Look through the records below and collect all lines that hold the string "instance".

## Data for the task
_ _ _ _ _

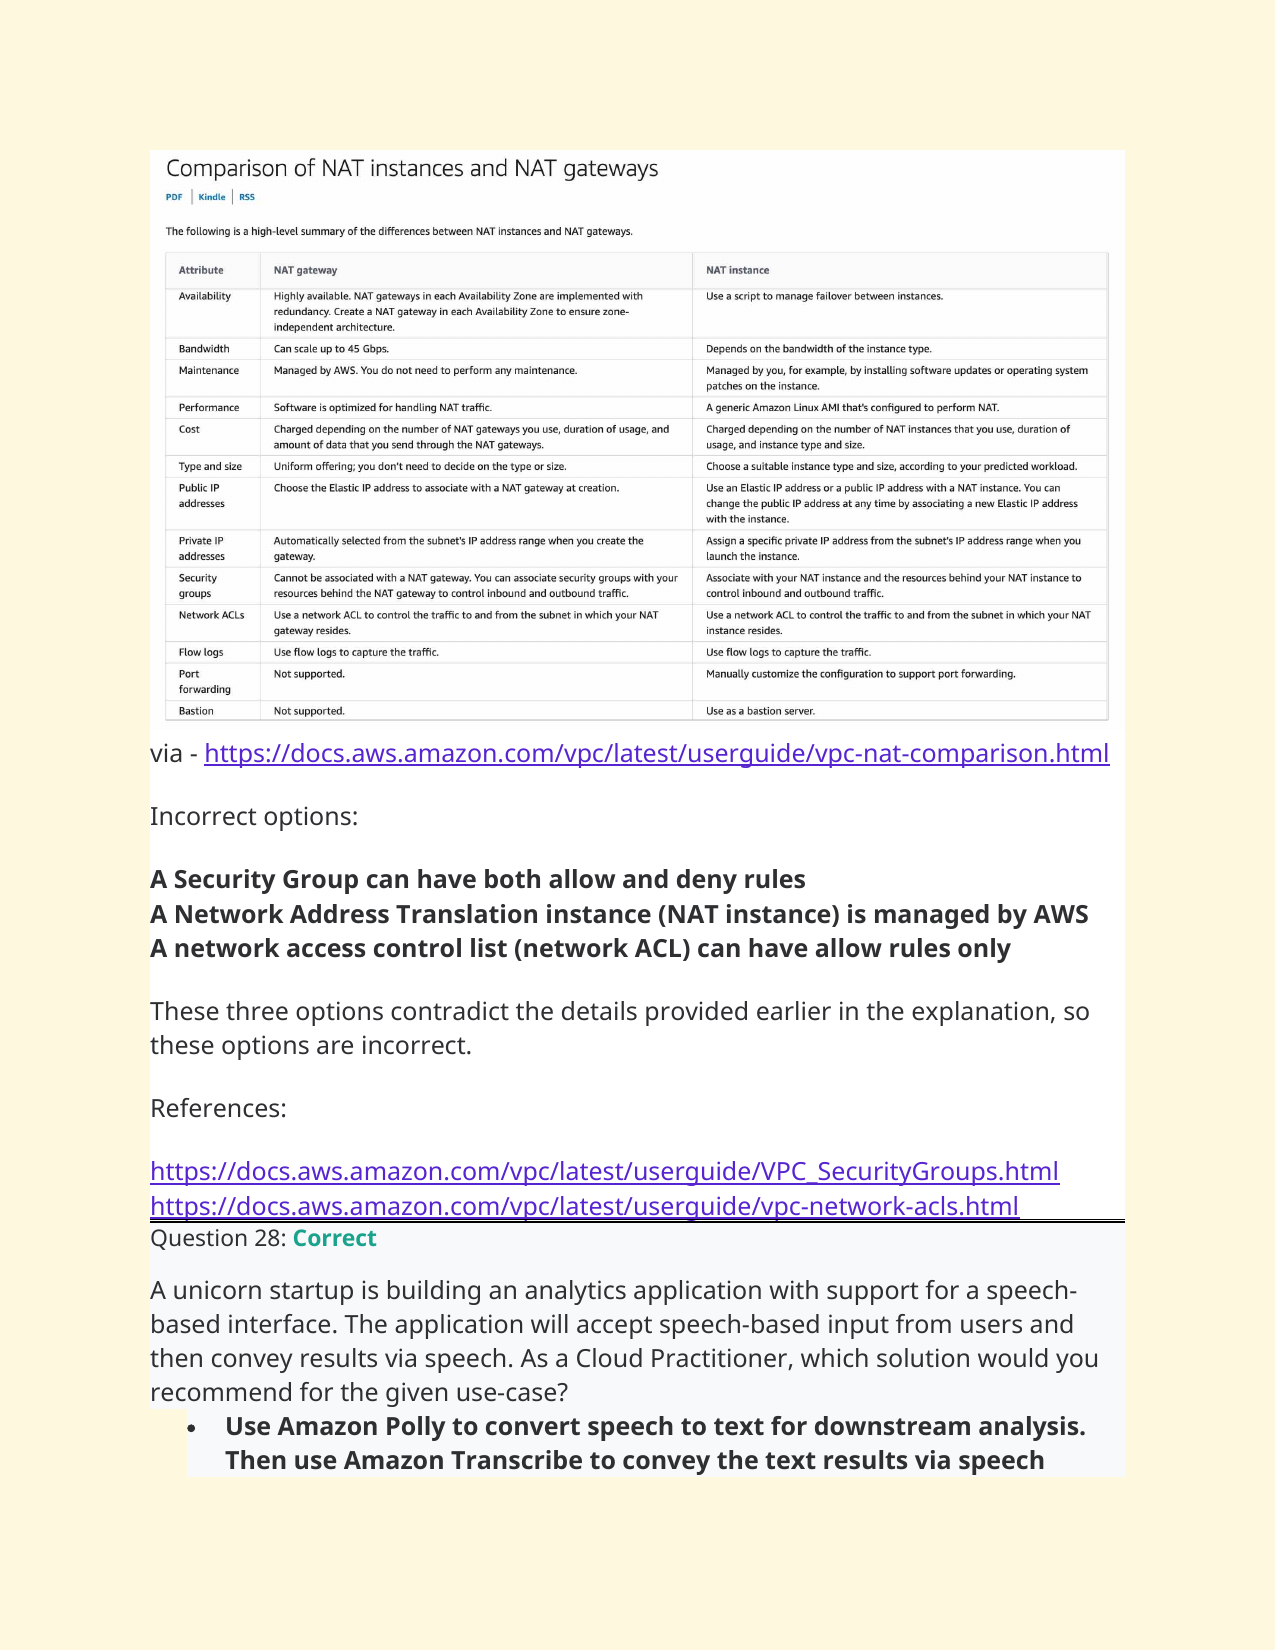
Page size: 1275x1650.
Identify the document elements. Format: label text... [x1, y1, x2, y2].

text https://docs.aws.amazon.com/vpc/latest/userguide/vpc-network-acls.html [150, 1188, 1125, 1219]
text These three options contradict the details provided earlier in the explanation, so these options are incorrect. [150, 993, 1125, 1062]
text A Security Group can have both allow and deny rules [150, 862, 1125, 896]
text Question 28: Correct [150, 1223, 1125, 1253]
text References: [150, 1091, 1125, 1125]
text A network access control list (network ACL) can have allow rules only [150, 930, 1125, 964]
list Use Amazon Polly to convert speech to text for downstream analysis. Then use Amazon Transcribe to convey the text results via speech [187, 1409, 1125, 1477]
picture [150, 150, 1125, 729]
text A unicorn startup is building an analytics application with support for a speech-based interface. The application will accept speech-based input from users and then convey results via speech. As a Cloud Practitioner, which solution would you recommend for the given use-case? [150, 1273, 1125, 1409]
text Incorrect options: [150, 799, 1125, 833]
text https://docs.aws.amazon.com/vpc/latest/userguide/VPC_SecurityGroups.html [150, 1154, 1125, 1188]
text A Network Address Translation instance (NAT instance) is managed by AWS [150, 896, 1125, 930]
text Please see this comparison table for differences between Network Address Translation gateway (NAT gateway) and Network Address Translation instance (NAT instance): via - https://docs.aws.amazon.com/vpc/latest/userguide/vpc-nat-comparison.html [150, 729, 1125, 770]
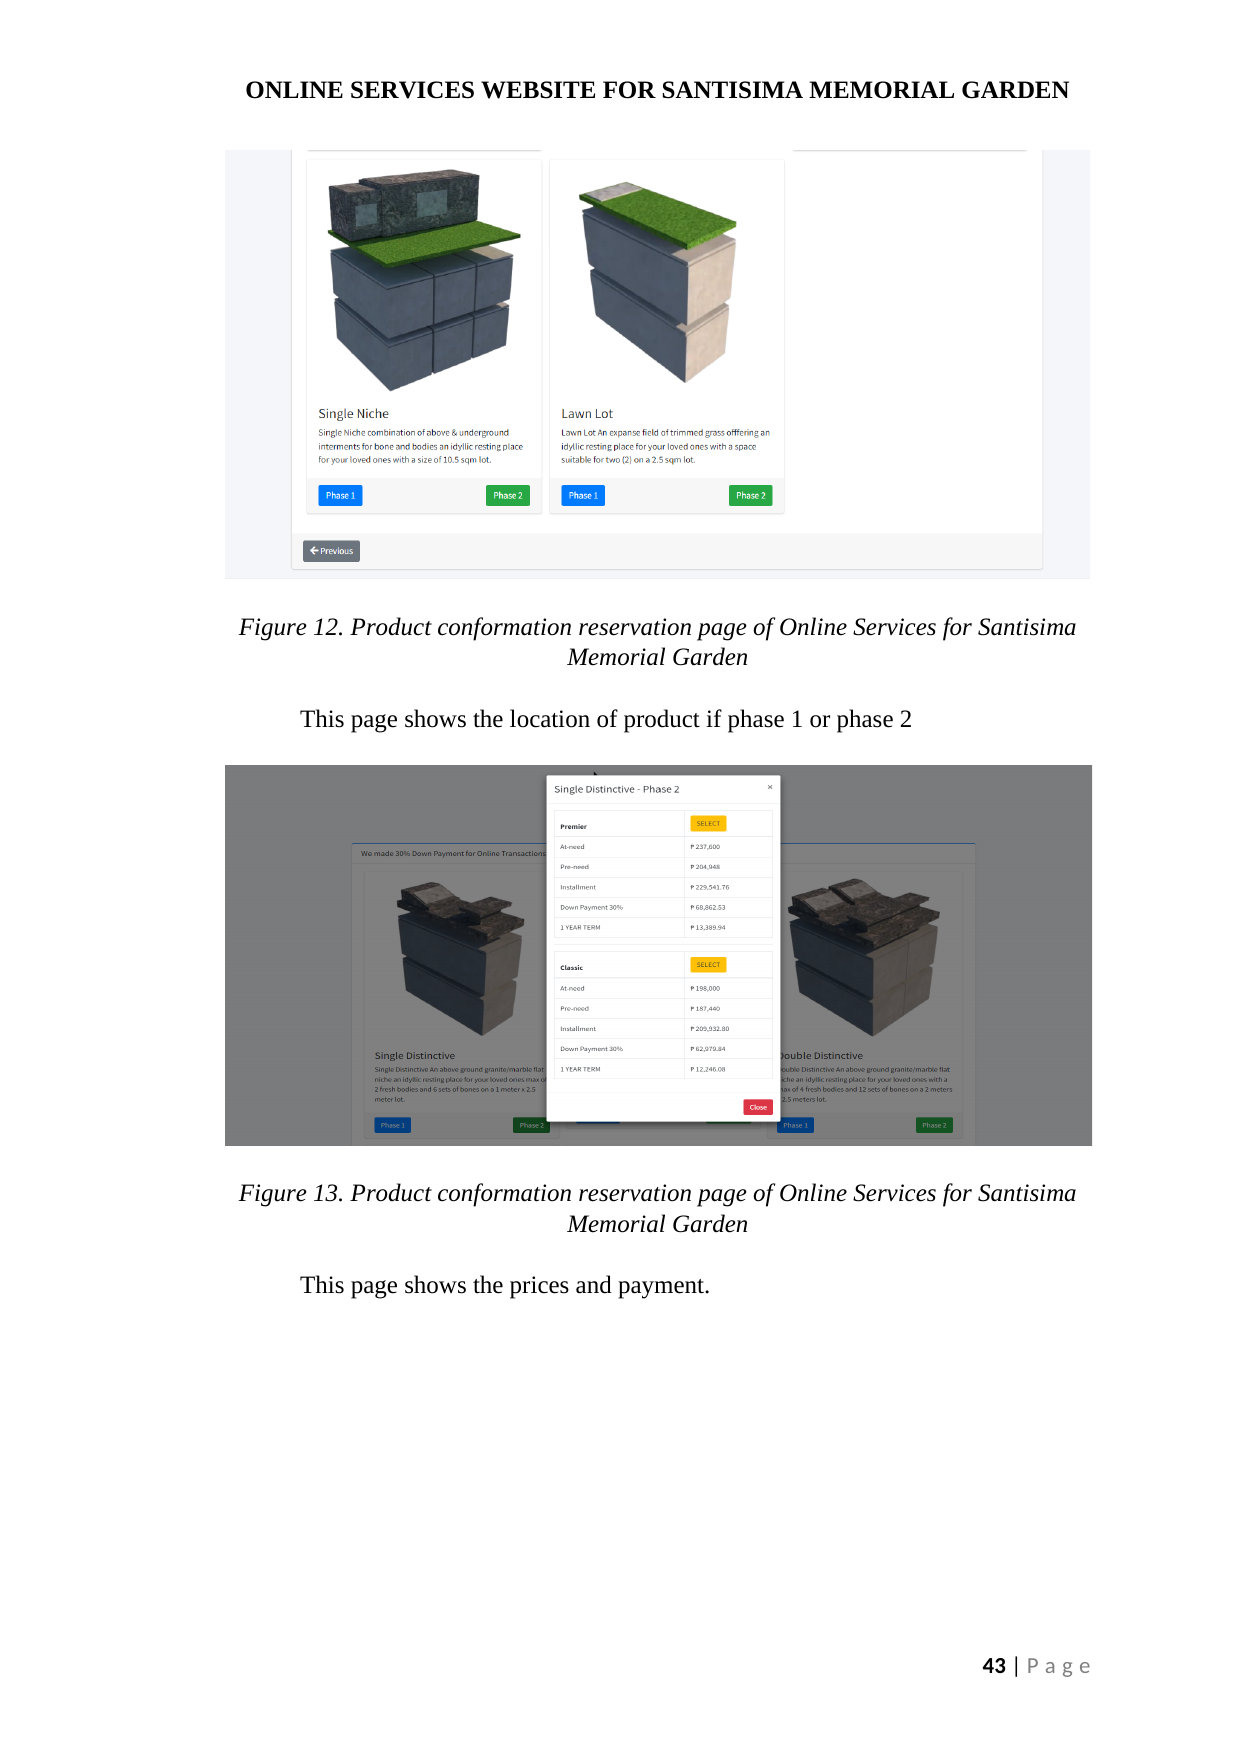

_ _ _ _ _

## Solution for this exercise
text A Network Address Translation instance (NAT instance) is managed by AWS [150, 896, 1125, 930]
text Please see this comparison table for differences between Network Address Translation gateway (NAT gateway) and Network Address Translation instance (NAT instance): via - https://docs.aws.amazon.com/vpc/latest/userguide/vpc-nat-comparison.html [150, 729, 1125, 770]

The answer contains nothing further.